Octavio Campos Ortiz
Quienes ya peinamos canas -sobre todo los que afortunadamente todavía tienen cabello-, reconocemos la diferencia entre la Navidades de hace algunas décadas y las actuales. Los que nacimos antes del periodo de la crisis permanente, la hiperinflación y la devaluación de la moneda -a principios de los setenta-, reconocemos un periodo de dicha colectiva, indicador que hoy miden algunas instituciones internacionales para conocer qué tan feliz es una nación. Los mexicanos nacidos en la década de los cincuenta disfrutamos del milagro mexicano, periodo de bonanza económica que posibilitó la movilidad social, crear una clase media urbana y la industrialización del país a través del modelo de sustitución de importaciones. Las familias mexicanas tenían más recursos económicos para festejar y perpetuar las centenarias tradiciones navideñas y, experimentar un sincretismo con las costumbres anglosajonas de Papá Noel y los regalos para los niños luego del nacimiento del Niño Jesús. Afortunadamente, la epifanía de los Reyes Magos se mantiene hasta la fecha.
Luego de las apariciones de la Virgen de Guadalupe, hace casi quinientos años, los frailes españoles utilizaron Las Posadas como un mecanismo pedagógico evangelizador, donde la piñata representa -con sus siete picos-, los pecados capitales y, su destrucción a palos, la redención de los paganos.
Durante media centuria, en el siglo XX, las tradiciones navideñas quedaron restringidas a los dictados de la Curia Romana y la fuerte y monolítica religiosidad mexicana -la conquista hispana no solo fue de dominación y exterminio, sino de profundo catolicismo-, lo que hizo que las Navidades se celebraran para venerar el nacimiento de Jesús y los Reyes Magos como adoradores del enviado de Dios. Mucha Iglesia y poco festejo, salvo los días de muertos, en los que el Creador les da permiso para visitar a sus familias a principios de noviembre.
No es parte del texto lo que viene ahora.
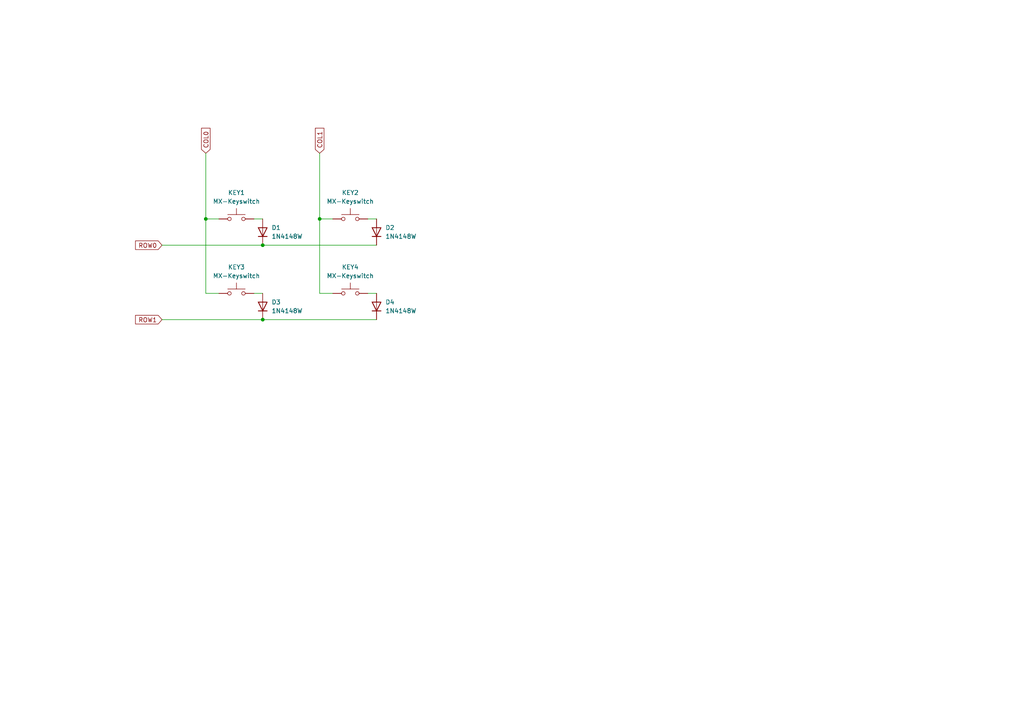
<source format=kicad_sch>
(kicad_sch
	(version 20250114)
	(generator "eeschema")
	(generator_version "9.0")
	(uuid "0865646c-db46-4034-bbc2-75a1356c5a2a")
	(paper "A4")
	
	(junction
		(at 76.2 71.12)
		(diameter 0)
		(color 0 0 0 0)
		(uuid "aaa0a207-6715-4114-ad7c-a52139c45964")
	)
	(junction
		(at 76.2 92.71)
		(diameter 0)
		(color 0 0 0 0)
		(uuid "c206483b-09b1-4b49-a6bf-9800684ef68b")
	)
	(junction
		(at 59.69 63.5)
		(diameter 0)
		(color 0 0 0 0)
		(uuid "dc4e190d-aab8-4233-b25d-09e9bc248302")
	)
	(junction
		(at 92.71 63.5)
		(diameter 0)
		(color 0 0 0 0)
		(uuid "ff800bef-d490-41aa-bc80-97d650efc838")
	)
	(wire
		(pts
			(xy 46.99 71.12) (xy 76.2 71.12)
		)
		(stroke
			(width 0)
			(type default)
		)
		(uuid "119bee4a-40a3-4647-b47d-0ec8cf079e7d")
	)
	(wire
		(pts
			(xy 106.68 63.5) (xy 109.22 63.5)
		)
		(stroke
			(width 0)
			(type default)
		)
		(uuid "1238905e-8fc8-4080-978d-9be947d22e20")
	)
	(wire
		(pts
			(xy 76.2 92.71) (xy 109.22 92.71)
		)
		(stroke
			(width 0)
			(type default)
		)
		(uuid "19c24544-8741-4b18-ab94-0bd3a7e84045")
	)
	(wire
		(pts
			(xy 92.71 63.5) (xy 96.52 63.5)
		)
		(stroke
			(width 0)
			(type default)
		)
		(uuid "34424407-7004-4645-bde9-307dd022f8df")
	)
	(wire
		(pts
			(xy 92.71 63.5) (xy 92.71 85.09)
		)
		(stroke
			(width 0)
			(type default)
		)
		(uuid "3833f6ba-1fef-4aaa-a681-e72d14815480")
	)
	(wire
		(pts
			(xy 59.69 44.45) (xy 59.69 63.5)
		)
		(stroke
			(width 0)
			(type default)
		)
		(uuid "3af59571-3475-4974-8796-ec376fd012b1")
	)
	(wire
		(pts
			(xy 73.66 63.5) (xy 76.2 63.5)
		)
		(stroke
			(width 0)
			(type default)
		)
		(uuid "57070809-0223-4431-a420-9a1049f324a6")
	)
	(wire
		(pts
			(xy 92.71 85.09) (xy 96.52 85.09)
		)
		(stroke
			(width 0)
			(type default)
		)
		(uuid "74d7f695-841c-4f45-aaac-00d33385cf5b")
	)
	(wire
		(pts
			(xy 106.68 85.09) (xy 109.22 85.09)
		)
		(stroke
			(width 0)
			(type default)
		)
		(uuid "906ecbe2-9ba6-4f56-94af-c1e8518a3f8e")
	)
	(wire
		(pts
			(xy 59.69 85.09) (xy 63.5 85.09)
		)
		(stroke
			(width 0)
			(type default)
		)
		(uuid "98eead49-4b35-4e53-8492-e46f5e9a979c")
	)
	(wire
		(pts
			(xy 59.69 63.5) (xy 63.5 63.5)
		)
		(stroke
			(width 0)
			(type default)
		)
		(uuid "9e935baf-31b2-45e3-bab5-30e764e98acb")
	)
	(wire
		(pts
			(xy 76.2 71.12) (xy 109.22 71.12)
		)
		(stroke
			(width 0)
			(type default)
		)
		(uuid "ac171a95-eabb-4dd7-bb91-da220ab3642d")
	)
	(wire
		(pts
			(xy 59.69 63.5) (xy 59.69 85.09)
		)
		(stroke
			(width 0)
			(type default)
		)
		(uuid "ad4112f7-8797-4d2d-ab83-566fbb0d6d9b")
	)
	(wire
		(pts
			(xy 92.71 44.45) (xy 92.71 63.5)
		)
		(stroke
			(width 0)
			(type default)
		)
		(uuid "bc811db6-01eb-44b1-a5d6-4a353dafc411")
	)
	(wire
		(pts
			(xy 73.66 85.09) (xy 76.2 85.09)
		)
		(stroke
			(width 0)
			(type default)
		)
		(uuid "d4be8c5e-133e-41fc-ac4a-8cf486ebb71d")
	)
	(wire
		(pts
			(xy 46.99 92.71) (xy 76.2 92.71)
		)
		(stroke
			(width 0)
			(type default)
		)
		(uuid "d7d3a9fd-0300-47f1-a307-782f8f694845")
	)
	(global_label "ROW1"
		(shape input)
		(at 46.99 92.71 180)
		(fields_autoplaced yes)
		(effects
			(font
				(size 1.27 1.27)
			)
			(justify right)
		)
		(uuid "0a88f828-faf1-4f64-92ad-16bf1b8800d5")
		(property "Intersheetrefs" "${INTERSHEET_REFS}"
			(at 38.7434 92.71 0)
			(effects
				(font
					(size 1.27 1.27)
				)
				(justify right)
				(hide yes)
			)
		)
	)
	(global_label "COL0"
		(shape input)
		(at 59.69 44.45 90)
		(fields_autoplaced yes)
		(effects
			(font
				(size 1.27 1.27)
			)
			(justify left)
		)
		(uuid "13297c3e-3a7a-4682-88df-da96ed0bcded")
		(property "Intersheetrefs" "${INTERSHEET_REFS}"
			(at 59.69 36.6267 90)
			(effects
				(font
					(size 1.27 1.27)
				)
				(justify left)
				(hide yes)
			)
		)
	)
	(global_label "COL1"
		(shape input)
		(at 92.71 44.45 90)
		(fields_autoplaced yes)
		(effects
			(font
				(size 1.27 1.27)
			)
			(justify left)
		)
		(uuid "8756e428-230c-4c38-9d2d-d1fd4bb5895a")
		(property "Intersheetrefs" "${INTERSHEET_REFS}"
			(at 92.71 36.6267 90)
			(effects
				(font
					(size 1.27 1.27)
				)
				(justify left)
				(hide yes)
			)
		)
	)
	(global_label "ROW0"
		(shape input)
		(at 46.99 71.12 180)
		(fields_autoplaced yes)
		(effects
			(font
				(size 1.27 1.27)
			)
			(justify right)
		)
		(uuid "c1d5c863-a347-4b71-94c8-8b41305af13a")
		(property "Intersheetrefs" "${INTERSHEET_REFS}"
			(at 38.7434 71.12 0)
			(effects
				(font
					(size 1.27 1.27)
				)
				(justify right)
				(hide yes)
			)
		)
	)
	(symbol
		(lib_id "Switch:SW_Push")
		(at 101.6 63.5 0)
		(unit 1)
		(exclude_from_sim no)
		(in_bom yes)
		(on_board yes)
		(dnp no)
		(fields_autoplaced yes)
		(uuid "2f319b5e-d122-4a55-9079-c0c9cb50de8c")
		(property "Reference" "KEY2"
			(at 101.6 55.88 0)
			(effects
				(font
					(size 1.27 1.27)
				)
			)
		)
		(property "Value" "MX-Keyswitch"
			(at 101.6 58.42 0)
			(effects
				(font
					(size 1.27 1.27)
				)
			)
		)
		(property "Footprint" "MX_Hotswap:MX-Hotswap-1U"
			(at 101.6 58.42 0)
			(effects
				(font
					(size 1.27 1.27)
				)
				(hide yes)
			)
		)
		(property "Datasheet" "~"
			(at 101.6 58.42 0)
			(effects
				(font
					(size 1.27 1.27)
				)
				(hide yes)
			)
		)
		(property "Description" "Push button switch, generic, two pins"
			(at 101.6 63.5 0)
			(effects
				(font
					(size 1.27 1.27)
				)
				(hide yes)
			)
		)
		(pin "1"
			(uuid "569d1249-37fb-4fc5-934a-5d3be0840513")
		)
		(pin "2"
			(uuid "312309ba-fda7-4e8e-9637-79f3c26f4d70")
		)
		(instances
			(project "Keyboard-PCB-Tutorial"
				(path "/168d5ea9-7c43-46ef-8cdb-c29999dbe9e2/4c58fad1-9e08-4a26-919b-0e71b1cbb779"
					(reference "KEY2")
					(unit 1)
				)
			)
		)
	)
	(symbol
		(lib_id "Device:D")
		(at 76.2 67.31 90)
		(unit 1)
		(exclude_from_sim no)
		(in_bom yes)
		(on_board yes)
		(dnp no)
		(fields_autoplaced yes)
		(uuid "32f3de12-5430-4ee2-be59-f291d8861296")
		(property "Reference" "D1"
			(at 78.74 66.0399 90)
			(effects
				(font
					(size 1.27 1.27)
				)
				(justify right)
			)
		)
		(property "Value" "1N4148W"
			(at 78.74 68.5799 90)
			(effects
				(font
					(size 1.27 1.27)
				)
				(justify right)
			)
		)
		(property "Footprint" "Diode_SMD:D_SOD-123"
			(at 76.2 67.31 0)
			(effects
				(font
					(size 1.27 1.27)
				)
				(hide yes)
			)
		)
		(property "Datasheet" "~"
			(at 76.2 67.31 0)
			(effects
				(font
					(size 1.27 1.27)
				)
				(hide yes)
			)
		)
		(property "Description" "Diode"
			(at 76.2 67.31 0)
			(effects
				(font
					(size 1.27 1.27)
				)
				(hide yes)
			)
		)
		(property "Sim.Device" "D"
			(at 76.2 67.31 0)
			(effects
				(font
					(size 1.27 1.27)
				)
				(hide yes)
			)
		)
		(property "Sim.Pins" "1=K 2=A"
			(at 76.2 67.31 0)
			(effects
				(font
					(size 1.27 1.27)
				)
				(hide yes)
			)
		)
		(pin "1"
			(uuid "fb22dead-6b21-4388-a872-1ef513ca732d")
		)
		(pin "2"
			(uuid "e7ba19f4-9930-440d-9859-f8642691e24b")
		)
		(instances
			(project ""
				(path "/168d5ea9-7c43-46ef-8cdb-c29999dbe9e2/4c58fad1-9e08-4a26-919b-0e71b1cbb779"
					(reference "D1")
					(unit 1)
				)
			)
		)
	)
	(symbol
		(lib_id "Device:D")
		(at 109.22 88.9 90)
		(unit 1)
		(exclude_from_sim no)
		(in_bom yes)
		(on_board yes)
		(dnp no)
		(fields_autoplaced yes)
		(uuid "45384118-af3c-4563-8481-7cffa18ac756")
		(property "Reference" "D4"
			(at 111.76 87.6299 90)
			(effects
				(font
					(size 1.27 1.27)
				)
				(justify right)
			)
		)
		(property "Value" "1N4148W"
			(at 111.76 90.1699 90)
			(effects
				(font
					(size 1.27 1.27)
				)
				(justify right)
			)
		)
		(property "Footprint" "Diode_SMD:D_SOD-123"
			(at 109.22 88.9 0)
			(effects
				(font
					(size 1.27 1.27)
				)
				(hide yes)
			)
		)
		(property "Datasheet" "~"
			(at 109.22 88.9 0)
			(effects
				(font
					(size 1.27 1.27)
				)
				(hide yes)
			)
		)
		(property "Description" "Diode"
			(at 109.22 88.9 0)
			(effects
				(font
					(size 1.27 1.27)
				)
				(hide yes)
			)
		)
		(property "Sim.Device" "D"
			(at 109.22 88.9 0)
			(effects
				(font
					(size 1.27 1.27)
				)
				(hide yes)
			)
		)
		(property "Sim.Pins" "1=K 2=A"
			(at 109.22 88.9 0)
			(effects
				(font
					(size 1.27 1.27)
				)
				(hide yes)
			)
		)
		(pin "1"
			(uuid "857eb1f3-c969-4143-83bc-76577ea55640")
		)
		(pin "2"
			(uuid "7ccfd49b-fc27-415f-bf29-f8abec124a47")
		)
		(instances
			(project "Keyboard-PCB-Tutorial"
				(path "/168d5ea9-7c43-46ef-8cdb-c29999dbe9e2/4c58fad1-9e08-4a26-919b-0e71b1cbb779"
					(reference "D4")
					(unit 1)
				)
			)
		)
	)
	(symbol
		(lib_id "Device:D")
		(at 109.22 67.31 90)
		(unit 1)
		(exclude_from_sim no)
		(in_bom yes)
		(on_board yes)
		(dnp no)
		(fields_autoplaced yes)
		(uuid "4fd8aa19-3b21-4d5b-b728-bed63b47b532")
		(property "Reference" "D2"
			(at 111.76 66.0399 90)
			(effects
				(font
					(size 1.27 1.27)
				)
				(justify right)
			)
		)
		(property "Value" "1N4148W"
			(at 111.76 68.5799 90)
			(effects
				(font
					(size 1.27 1.27)
				)
				(justify right)
			)
		)
		(property "Footprint" "Diode_SMD:D_SOD-123"
			(at 109.22 67.31 0)
			(effects
				(font
					(size 1.27 1.27)
				)
				(hide yes)
			)
		)
		(property "Datasheet" "~"
			(at 109.22 67.31 0)
			(effects
				(font
					(size 1.27 1.27)
				)
				(hide yes)
			)
		)
		(property "Description" "Diode"
			(at 109.22 67.31 0)
			(effects
				(font
					(size 1.27 1.27)
				)
				(hide yes)
			)
		)
		(property "Sim.Device" "D"
			(at 109.22 67.31 0)
			(effects
				(font
					(size 1.27 1.27)
				)
				(hide yes)
			)
		)
		(property "Sim.Pins" "1=K 2=A"
			(at 109.22 67.31 0)
			(effects
				(font
					(size 1.27 1.27)
				)
				(hide yes)
			)
		)
		(pin "1"
			(uuid "2d6ffe5c-a474-4eaa-b117-d3830f7a694f")
		)
		(pin "2"
			(uuid "52f743d1-9256-4f75-b4fc-e4119e5ab05f")
		)
		(instances
			(project "Keyboard-PCB-Tutorial"
				(path "/168d5ea9-7c43-46ef-8cdb-c29999dbe9e2/4c58fad1-9e08-4a26-919b-0e71b1cbb779"
					(reference "D2")
					(unit 1)
				)
			)
		)
	)
	(symbol
		(lib_id "Switch:SW_Push")
		(at 68.58 85.09 0)
		(unit 1)
		(exclude_from_sim no)
		(in_bom yes)
		(on_board yes)
		(dnp no)
		(fields_autoplaced yes)
		(uuid "6a63dab1-776a-4a28-bc1f-1635392d9890")
		(property "Reference" "KEY3"
			(at 68.58 77.47 0)
			(effects
				(font
					(size 1.27 1.27)
				)
			)
		)
		(property "Value" "MX-Keyswitch"
			(at 68.58 80.01 0)
			(effects
				(font
					(size 1.27 1.27)
				)
			)
		)
		(property "Footprint" "MX_Hotswap:MX-Hotswap-1U"
			(at 68.58 80.01 0)
			(effects
				(font
					(size 1.27 1.27)
				)
				(hide yes)
			)
		)
		(property "Datasheet" "~"
			(at 68.58 80.01 0)
			(effects
				(font
					(size 1.27 1.27)
				)
				(hide yes)
			)
		)
		(property "Description" "Push button switch, generic, two pins"
			(at 68.58 85.09 0)
			(effects
				(font
					(size 1.27 1.27)
				)
				(hide yes)
			)
		)
		(pin "1"
			(uuid "e4f81ab1-f716-45c3-b360-1a8f90204277")
		)
		(pin "2"
			(uuid "1d7297dc-b4dd-4c83-80f9-8e62911191e3")
		)
		(instances
			(project "Keyboard-PCB-Tutorial"
				(path "/168d5ea9-7c43-46ef-8cdb-c29999dbe9e2/4c58fad1-9e08-4a26-919b-0e71b1cbb779"
					(reference "KEY3")
					(unit 1)
				)
			)
		)
	)
	(symbol
		(lib_id "Device:D")
		(at 76.2 88.9 90)
		(unit 1)
		(exclude_from_sim no)
		(in_bom yes)
		(on_board yes)
		(dnp no)
		(fields_autoplaced yes)
		(uuid "742014ba-0d14-4afc-8b80-db8734b75d34")
		(property "Reference" "D3"
			(at 78.74 87.6299 90)
			(effects
				(font
					(size 1.27 1.27)
				)
				(justify right)
			)
		)
		(property "Value" "1N4148W"
			(at 78.74 90.1699 90)
			(effects
				(font
					(size 1.27 1.27)
				)
				(justify right)
			)
		)
		(property "Footprint" "Diode_SMD:D_SOD-123"
			(at 76.2 88.9 0)
			(effects
				(font
					(size 1.27 1.27)
				)
				(hide yes)
			)
		)
		(property "Datasheet" "~"
			(at 76.2 88.9 0)
			(effects
				(font
					(size 1.27 1.27)
				)
				(hide yes)
			)
		)
		(property "Description" "Diode"
			(at 76.2 88.9 0)
			(effects
				(font
					(size 1.27 1.27)
				)
				(hide yes)
			)
		)
		(property "Sim.Device" "D"
			(at 76.2 88.9 0)
			(effects
				(font
					(size 1.27 1.27)
				)
				(hide yes)
			)
		)
		(property "Sim.Pins" "1=K 2=A"
			(at 76.2 88.9 0)
			(effects
				(font
					(size 1.27 1.27)
				)
				(hide yes)
			)
		)
		(pin "1"
			(uuid "7c3198d4-6795-4bc9-9fc0-bd4a6a791f51")
		)
		(pin "2"
			(uuid "6f7bb866-7981-43ca-87a3-d040e7701af3")
		)
		(instances
			(project "Keyboard-PCB-Tutorial"
				(path "/168d5ea9-7c43-46ef-8cdb-c29999dbe9e2/4c58fad1-9e08-4a26-919b-0e71b1cbb779"
					(reference "D3")
					(unit 1)
				)
			)
		)
	)
	(symbol
		(lib_id "Switch:SW_Push")
		(at 101.6 85.09 0)
		(unit 1)
		(exclude_from_sim no)
		(in_bom yes)
		(on_board yes)
		(dnp no)
		(fields_autoplaced yes)
		(uuid "c87d28d8-69dc-4614-b84a-8f12265889a6")
		(property "Reference" "KEY4"
			(at 101.6 77.47 0)
			(effects
				(font
					(size 1.27 1.27)
				)
			)
		)
		(property "Value" "MX-Keyswitch"
			(at 101.6 80.01 0)
			(effects
				(font
					(size 1.27 1.27)
				)
			)
		)
		(property "Footprint" "MX_Hotswap:MX-Hotswap-1U"
			(at 101.6 80.01 0)
			(effects
				(font
					(size 1.27 1.27)
				)
				(hide yes)
			)
		)
		(property "Datasheet" "~"
			(at 101.6 80.01 0)
			(effects
				(font
					(size 1.27 1.27)
				)
				(hide yes)
			)
		)
		(property "Description" "Push button switch, generic, two pins"
			(at 101.6 85.09 0)
			(effects
				(font
					(size 1.27 1.27)
				)
				(hide yes)
			)
		)
		(pin "1"
			(uuid "f16516e8-e97b-4d85-a6fa-80c30e4d2ada")
		)
		(pin "2"
			(uuid "3461eaed-b884-4e27-95ac-80bb9f5d9290")
		)
		(instances
			(project "Keyboard-PCB-Tutorial"
				(path "/168d5ea9-7c43-46ef-8cdb-c29999dbe9e2/4c58fad1-9e08-4a26-919b-0e71b1cbb779"
					(reference "KEY4")
					(unit 1)
				)
			)
		)
	)
	(symbol
		(lib_id "Switch:SW_Push")
		(at 68.58 63.5 0)
		(unit 1)
		(exclude_from_sim no)
		(in_bom yes)
		(on_board yes)
		(dnp no)
		(fields_autoplaced yes)
		(uuid "d2e2a488-db86-4e1e-8b0a-12196e75fa7a")
		(property "Reference" "KEY1"
			(at 68.58 55.88 0)
			(effects
				(font
					(size 1.27 1.27)
				)
			)
		)
		(property "Value" "MX-Keyswitch"
			(at 68.58 58.42 0)
			(effects
				(font
					(size 1.27 1.27)
				)
			)
		)
		(property "Footprint" "MX_Hotswap:MX-Hotswap-1U"
			(at 68.58 58.42 0)
			(effects
				(font
					(size 1.27 1.27)
				)
				(hide yes)
			)
		)
		(property "Datasheet" "~"
			(at 68.58 58.42 0)
			(effects
				(font
					(size 1.27 1.27)
				)
				(hide yes)
			)
		)
		(property "Description" "Push button switch, generic, two pins"
			(at 68.58 63.5 0)
			(effects
				(font
					(size 1.27 1.27)
				)
				(hide yes)
			)
		)
		(pin "1"
			(uuid "22b64425-8513-49cb-8602-32e0cc5e67c0")
		)
		(pin "2"
			(uuid "02cb2c5c-e9fc-431e-a3b7-2691b69ade00")
		)
		(instances
			(project ""
				(path "/168d5ea9-7c43-46ef-8cdb-c29999dbe9e2/4c58fad1-9e08-4a26-919b-0e71b1cbb779"
					(reference "KEY1")
					(unit 1)
				)
			)
		)
	)
)

</source>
Pero la industrialización y la formación de la clase media urbana hicieron permeables las costumbres de la cultura anglosajona. La religiosidad dio paso, de nueva cuenta, al sincretismo y las festividades de fin de año se convirtieron en una verbena de eventos que iban de la devoción católica al consumismo. Las Posadas permitieron la fiesta social y pasó a segundo plano la adoración del Niño Jesús, la cual quedó en arrullos y cánticos, pero con rompimiento de piñata y el alcohol, práctica social que permite la fuga a los problemas sociales y personales.
La generación de los cincuenta -todavía millennians, pudo disfrutar de Navidades distintas, misas de Gallo, posadas con piñatas de barro, pedir posada, encender velitas para quemarle el cabello al vecino que iba adelante del latoso, tomar ponche natural, aunque muchos con alcohol, recibir la canastita con colación y entonar la letanía.
El consumismo capitalista nos ha hecho rendir pleitesía a los regalos, a venerar la imagen de Santa Claus y ver a los Reyes Magos como un accesorio de los nacimientos. Aunque las tradiciones mantienen el intercambio de regalos a lo gringo, finalmente quedan las costumbres mexicanas. Las familias siguen respetuosas de las festividades a pesar de que las actuales condiciones económicas no lo permiten a plenitud, como durante el milagro mexicano, cuando había recursos suficientes para compartir. Las Navidades no son iguales, pero la idiosincrasia del mexicano es más fuerte que sus desgracias.
Apostilla: Amigo lector, deseo de corazón que esta Navidad sea un evento que permita la unión familiar, la convivencia en armonía, la realización de proyectos personales y que, más allá de las dificultades económicas y de seguridad de este año, 2023 sea un ciclo de salud y de muchos éxitos. Felices fiestas. Enhorabuena.